*** Opening Data section ***

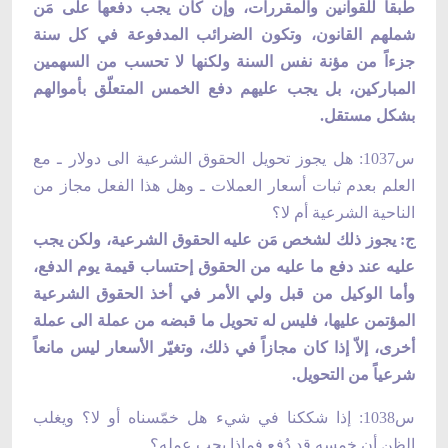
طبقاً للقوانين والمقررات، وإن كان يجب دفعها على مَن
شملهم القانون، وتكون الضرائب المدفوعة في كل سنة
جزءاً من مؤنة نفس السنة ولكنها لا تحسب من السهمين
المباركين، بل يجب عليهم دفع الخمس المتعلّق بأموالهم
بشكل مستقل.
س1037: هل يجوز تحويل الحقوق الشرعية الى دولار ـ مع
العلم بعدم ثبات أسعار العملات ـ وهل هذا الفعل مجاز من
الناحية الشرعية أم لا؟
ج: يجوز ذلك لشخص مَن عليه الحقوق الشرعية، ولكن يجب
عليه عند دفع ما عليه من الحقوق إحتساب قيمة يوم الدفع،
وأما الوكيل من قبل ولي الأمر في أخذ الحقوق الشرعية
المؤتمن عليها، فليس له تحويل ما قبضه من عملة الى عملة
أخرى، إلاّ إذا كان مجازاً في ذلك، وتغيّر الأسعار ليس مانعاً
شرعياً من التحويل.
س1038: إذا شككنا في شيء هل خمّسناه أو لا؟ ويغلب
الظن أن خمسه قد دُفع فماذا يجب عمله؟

*** Closing Data section ***
*** Opening Data section ***

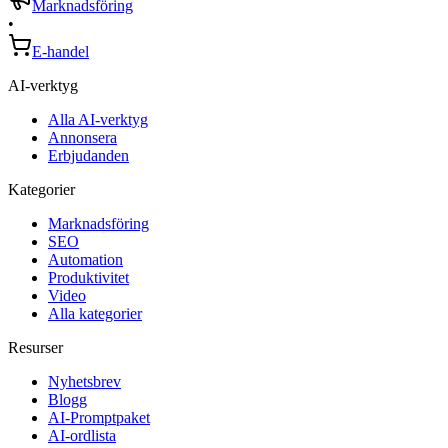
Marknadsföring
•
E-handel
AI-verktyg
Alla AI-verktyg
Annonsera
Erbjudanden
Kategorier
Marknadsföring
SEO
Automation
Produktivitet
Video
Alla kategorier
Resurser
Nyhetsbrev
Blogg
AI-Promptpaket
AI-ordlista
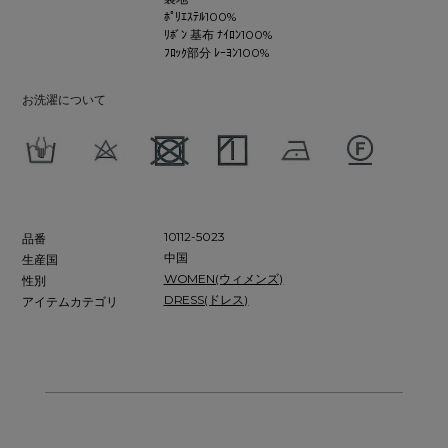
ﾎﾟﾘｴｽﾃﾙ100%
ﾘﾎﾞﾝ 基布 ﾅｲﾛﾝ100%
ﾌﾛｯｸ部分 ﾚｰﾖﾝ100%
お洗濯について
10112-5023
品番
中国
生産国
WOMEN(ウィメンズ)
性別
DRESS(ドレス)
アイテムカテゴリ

*** Closing Data section ***

- Your task -
Can you copy out the data line for line, starting at the line that contains "طبقاً للقوانين والمقررات،" and ending after the line that contains "العلم بعدم ثبات", with both of those lines included?

- Written answer -
طبقاً للقوانين والمقررات، وإن كان يجب دفعها على مَن
شملهم القانون، وتكون الضرائب المدفوعة في كل سنة
جزءاً من مؤنة نفس السنة ولكنها لا تحسب من السهمين
المباركين، بل يجب عليهم دفع الخمس المتعلّق بأموالهم
بشكل مستقل.
س1037: هل يجوز تحويل الحقوق الشرعية الى دولار ـ مع
العلم بعدم ثبات أسعار العملات ـ وهل هذا الفعل مجاز من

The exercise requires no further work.